Collected data
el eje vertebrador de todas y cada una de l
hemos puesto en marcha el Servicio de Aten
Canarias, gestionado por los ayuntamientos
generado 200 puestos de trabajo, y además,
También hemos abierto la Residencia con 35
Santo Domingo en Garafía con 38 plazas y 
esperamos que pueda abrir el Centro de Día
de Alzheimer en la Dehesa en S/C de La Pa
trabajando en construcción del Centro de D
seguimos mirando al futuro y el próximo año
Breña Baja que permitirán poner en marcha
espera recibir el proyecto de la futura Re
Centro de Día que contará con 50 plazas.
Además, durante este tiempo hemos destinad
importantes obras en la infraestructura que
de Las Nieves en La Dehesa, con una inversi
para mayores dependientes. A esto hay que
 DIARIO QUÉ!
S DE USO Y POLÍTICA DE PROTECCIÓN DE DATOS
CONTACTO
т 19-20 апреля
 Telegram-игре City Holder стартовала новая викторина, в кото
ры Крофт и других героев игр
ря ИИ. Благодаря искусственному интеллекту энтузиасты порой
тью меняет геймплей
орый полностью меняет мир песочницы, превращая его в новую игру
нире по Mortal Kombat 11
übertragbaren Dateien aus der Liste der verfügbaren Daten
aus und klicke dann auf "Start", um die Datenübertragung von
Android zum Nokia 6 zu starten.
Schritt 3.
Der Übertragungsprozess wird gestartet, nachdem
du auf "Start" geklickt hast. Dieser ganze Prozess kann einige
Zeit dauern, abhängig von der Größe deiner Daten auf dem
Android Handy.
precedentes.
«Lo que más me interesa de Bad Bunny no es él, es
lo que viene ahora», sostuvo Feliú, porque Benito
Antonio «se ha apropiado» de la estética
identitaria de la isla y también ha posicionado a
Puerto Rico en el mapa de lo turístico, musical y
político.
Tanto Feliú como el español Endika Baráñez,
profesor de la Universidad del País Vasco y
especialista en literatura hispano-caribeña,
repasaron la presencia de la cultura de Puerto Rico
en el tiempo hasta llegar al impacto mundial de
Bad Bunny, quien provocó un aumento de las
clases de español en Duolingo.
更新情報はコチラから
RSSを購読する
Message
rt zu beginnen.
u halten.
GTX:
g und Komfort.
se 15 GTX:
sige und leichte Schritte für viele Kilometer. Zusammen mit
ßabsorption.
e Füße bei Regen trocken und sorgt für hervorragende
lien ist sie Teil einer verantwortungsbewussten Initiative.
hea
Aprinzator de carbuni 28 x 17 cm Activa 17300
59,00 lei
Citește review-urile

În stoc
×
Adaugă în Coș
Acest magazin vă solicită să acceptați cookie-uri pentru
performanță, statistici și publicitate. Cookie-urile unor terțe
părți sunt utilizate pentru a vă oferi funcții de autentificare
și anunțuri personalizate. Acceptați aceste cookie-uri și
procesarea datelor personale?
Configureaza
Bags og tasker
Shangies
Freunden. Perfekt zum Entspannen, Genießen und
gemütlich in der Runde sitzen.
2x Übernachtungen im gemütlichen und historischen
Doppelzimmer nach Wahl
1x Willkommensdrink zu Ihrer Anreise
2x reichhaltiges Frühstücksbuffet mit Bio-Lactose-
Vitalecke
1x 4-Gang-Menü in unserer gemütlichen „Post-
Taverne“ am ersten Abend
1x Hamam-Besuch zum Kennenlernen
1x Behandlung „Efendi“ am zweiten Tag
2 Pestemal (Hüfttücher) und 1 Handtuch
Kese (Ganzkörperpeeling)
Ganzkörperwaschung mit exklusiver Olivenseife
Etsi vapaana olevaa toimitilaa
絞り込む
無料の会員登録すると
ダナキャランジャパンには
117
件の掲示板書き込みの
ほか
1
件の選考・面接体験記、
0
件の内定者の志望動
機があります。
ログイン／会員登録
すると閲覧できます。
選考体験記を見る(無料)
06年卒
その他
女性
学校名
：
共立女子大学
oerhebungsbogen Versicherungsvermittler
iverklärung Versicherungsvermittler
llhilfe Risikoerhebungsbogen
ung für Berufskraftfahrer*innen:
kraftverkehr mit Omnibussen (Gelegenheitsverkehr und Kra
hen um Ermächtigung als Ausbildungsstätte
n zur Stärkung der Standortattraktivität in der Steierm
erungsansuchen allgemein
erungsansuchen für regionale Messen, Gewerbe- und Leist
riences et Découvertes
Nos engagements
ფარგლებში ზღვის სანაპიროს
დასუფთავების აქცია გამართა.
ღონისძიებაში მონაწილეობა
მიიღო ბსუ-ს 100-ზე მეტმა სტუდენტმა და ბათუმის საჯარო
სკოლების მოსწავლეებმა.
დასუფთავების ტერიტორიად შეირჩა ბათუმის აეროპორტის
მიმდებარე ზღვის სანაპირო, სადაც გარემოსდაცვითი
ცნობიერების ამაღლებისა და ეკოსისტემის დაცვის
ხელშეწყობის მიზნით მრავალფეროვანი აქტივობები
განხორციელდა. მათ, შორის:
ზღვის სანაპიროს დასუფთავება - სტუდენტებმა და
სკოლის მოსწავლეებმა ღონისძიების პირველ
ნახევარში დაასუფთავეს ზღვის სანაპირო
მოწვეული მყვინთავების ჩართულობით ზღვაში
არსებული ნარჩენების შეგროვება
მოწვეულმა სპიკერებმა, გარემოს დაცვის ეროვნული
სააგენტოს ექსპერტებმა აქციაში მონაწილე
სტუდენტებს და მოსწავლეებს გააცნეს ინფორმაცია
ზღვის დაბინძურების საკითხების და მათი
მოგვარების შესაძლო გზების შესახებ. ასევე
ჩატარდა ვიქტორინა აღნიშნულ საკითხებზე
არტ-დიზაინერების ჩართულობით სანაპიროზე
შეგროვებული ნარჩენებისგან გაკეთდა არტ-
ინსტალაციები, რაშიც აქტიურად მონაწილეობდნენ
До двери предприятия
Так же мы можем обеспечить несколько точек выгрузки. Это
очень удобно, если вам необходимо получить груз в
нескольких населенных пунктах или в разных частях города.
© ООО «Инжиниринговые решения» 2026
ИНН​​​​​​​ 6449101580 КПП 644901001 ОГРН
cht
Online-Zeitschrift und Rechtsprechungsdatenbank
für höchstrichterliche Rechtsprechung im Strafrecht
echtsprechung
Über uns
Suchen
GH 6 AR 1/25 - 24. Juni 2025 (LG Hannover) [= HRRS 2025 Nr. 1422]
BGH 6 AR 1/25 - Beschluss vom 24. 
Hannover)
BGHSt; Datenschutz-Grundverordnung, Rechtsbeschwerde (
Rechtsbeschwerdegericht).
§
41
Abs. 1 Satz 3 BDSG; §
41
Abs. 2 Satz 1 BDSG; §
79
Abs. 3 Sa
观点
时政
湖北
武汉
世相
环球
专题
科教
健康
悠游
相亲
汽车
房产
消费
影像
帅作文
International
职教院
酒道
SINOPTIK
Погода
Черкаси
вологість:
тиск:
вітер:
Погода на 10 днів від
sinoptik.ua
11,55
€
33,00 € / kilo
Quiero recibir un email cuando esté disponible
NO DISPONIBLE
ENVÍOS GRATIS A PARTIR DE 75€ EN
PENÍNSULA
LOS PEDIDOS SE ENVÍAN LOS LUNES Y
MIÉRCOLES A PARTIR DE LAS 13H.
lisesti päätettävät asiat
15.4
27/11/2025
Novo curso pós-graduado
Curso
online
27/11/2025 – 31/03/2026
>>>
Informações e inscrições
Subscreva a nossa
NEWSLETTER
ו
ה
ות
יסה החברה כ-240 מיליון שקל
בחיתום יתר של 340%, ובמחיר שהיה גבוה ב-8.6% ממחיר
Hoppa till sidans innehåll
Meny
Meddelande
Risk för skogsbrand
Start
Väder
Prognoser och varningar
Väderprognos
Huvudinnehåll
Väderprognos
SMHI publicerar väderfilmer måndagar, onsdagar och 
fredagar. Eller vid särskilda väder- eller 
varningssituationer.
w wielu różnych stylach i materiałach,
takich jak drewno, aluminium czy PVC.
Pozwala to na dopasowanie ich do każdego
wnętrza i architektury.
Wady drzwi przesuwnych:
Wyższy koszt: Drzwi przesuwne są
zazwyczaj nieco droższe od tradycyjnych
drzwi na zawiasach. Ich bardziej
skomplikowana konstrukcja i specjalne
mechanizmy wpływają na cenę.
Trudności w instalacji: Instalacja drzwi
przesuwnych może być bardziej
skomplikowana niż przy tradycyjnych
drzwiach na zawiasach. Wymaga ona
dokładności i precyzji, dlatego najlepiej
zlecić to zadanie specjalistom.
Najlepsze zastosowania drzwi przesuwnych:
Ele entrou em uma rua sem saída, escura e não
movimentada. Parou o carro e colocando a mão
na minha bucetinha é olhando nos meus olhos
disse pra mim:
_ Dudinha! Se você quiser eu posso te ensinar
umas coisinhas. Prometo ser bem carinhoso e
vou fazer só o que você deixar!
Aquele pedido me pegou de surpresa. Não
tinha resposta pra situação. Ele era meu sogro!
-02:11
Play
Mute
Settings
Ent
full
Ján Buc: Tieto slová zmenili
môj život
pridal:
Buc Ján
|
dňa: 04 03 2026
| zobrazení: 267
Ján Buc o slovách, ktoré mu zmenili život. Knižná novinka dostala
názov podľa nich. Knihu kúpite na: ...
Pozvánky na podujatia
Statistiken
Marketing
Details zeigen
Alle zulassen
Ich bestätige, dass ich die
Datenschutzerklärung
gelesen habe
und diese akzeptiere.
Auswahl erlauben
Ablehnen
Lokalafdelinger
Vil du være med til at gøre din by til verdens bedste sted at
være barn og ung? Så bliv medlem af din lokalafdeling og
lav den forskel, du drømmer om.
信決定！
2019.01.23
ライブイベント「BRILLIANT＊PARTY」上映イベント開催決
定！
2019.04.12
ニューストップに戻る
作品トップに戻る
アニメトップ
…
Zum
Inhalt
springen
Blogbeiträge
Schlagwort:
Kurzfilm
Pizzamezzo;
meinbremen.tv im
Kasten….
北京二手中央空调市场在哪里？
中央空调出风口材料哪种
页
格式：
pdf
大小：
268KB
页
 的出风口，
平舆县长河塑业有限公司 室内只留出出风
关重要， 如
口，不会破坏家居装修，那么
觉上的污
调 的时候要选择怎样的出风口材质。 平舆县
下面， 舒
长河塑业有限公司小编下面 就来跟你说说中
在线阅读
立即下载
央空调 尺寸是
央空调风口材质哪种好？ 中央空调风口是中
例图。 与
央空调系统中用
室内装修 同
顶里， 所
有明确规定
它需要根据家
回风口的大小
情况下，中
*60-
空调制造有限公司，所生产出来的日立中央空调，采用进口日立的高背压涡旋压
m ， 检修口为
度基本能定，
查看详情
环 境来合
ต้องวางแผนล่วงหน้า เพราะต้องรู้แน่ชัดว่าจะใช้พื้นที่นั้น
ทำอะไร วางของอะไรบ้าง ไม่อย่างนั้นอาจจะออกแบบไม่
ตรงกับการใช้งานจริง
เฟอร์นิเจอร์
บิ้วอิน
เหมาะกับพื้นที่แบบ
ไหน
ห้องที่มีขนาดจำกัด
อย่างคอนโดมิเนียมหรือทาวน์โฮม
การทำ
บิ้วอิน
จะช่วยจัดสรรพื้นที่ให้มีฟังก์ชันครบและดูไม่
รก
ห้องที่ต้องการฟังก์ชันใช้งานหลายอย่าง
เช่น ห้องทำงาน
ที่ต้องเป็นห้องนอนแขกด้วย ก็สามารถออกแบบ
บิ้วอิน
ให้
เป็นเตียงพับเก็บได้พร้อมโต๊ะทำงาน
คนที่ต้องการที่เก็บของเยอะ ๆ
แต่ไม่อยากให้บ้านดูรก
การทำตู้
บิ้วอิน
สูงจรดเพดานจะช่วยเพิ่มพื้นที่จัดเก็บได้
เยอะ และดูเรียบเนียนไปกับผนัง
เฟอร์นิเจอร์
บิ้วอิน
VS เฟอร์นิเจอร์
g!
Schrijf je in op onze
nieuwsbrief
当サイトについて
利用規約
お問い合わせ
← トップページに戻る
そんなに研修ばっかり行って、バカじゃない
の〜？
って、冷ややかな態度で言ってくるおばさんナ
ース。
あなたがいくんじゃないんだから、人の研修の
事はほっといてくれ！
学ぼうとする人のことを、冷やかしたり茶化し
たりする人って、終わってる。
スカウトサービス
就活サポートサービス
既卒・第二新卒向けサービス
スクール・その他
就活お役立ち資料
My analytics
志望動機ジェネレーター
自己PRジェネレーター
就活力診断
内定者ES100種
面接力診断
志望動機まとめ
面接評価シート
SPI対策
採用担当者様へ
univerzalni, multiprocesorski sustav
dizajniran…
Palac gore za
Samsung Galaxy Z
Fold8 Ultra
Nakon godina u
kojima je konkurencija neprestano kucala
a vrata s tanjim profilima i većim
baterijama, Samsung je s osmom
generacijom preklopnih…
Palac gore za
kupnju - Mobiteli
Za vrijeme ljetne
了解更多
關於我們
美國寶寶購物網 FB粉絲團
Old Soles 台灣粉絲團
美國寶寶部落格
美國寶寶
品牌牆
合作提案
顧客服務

» Work order: Locate each line above that contains the word "ჩართულობით" and copy those lines.

» Your solution:
მოწვეული მყვინთავების ჩართულობით ზღვაში
არტ-დიზაინერების ჩართულობით სანაპიროზე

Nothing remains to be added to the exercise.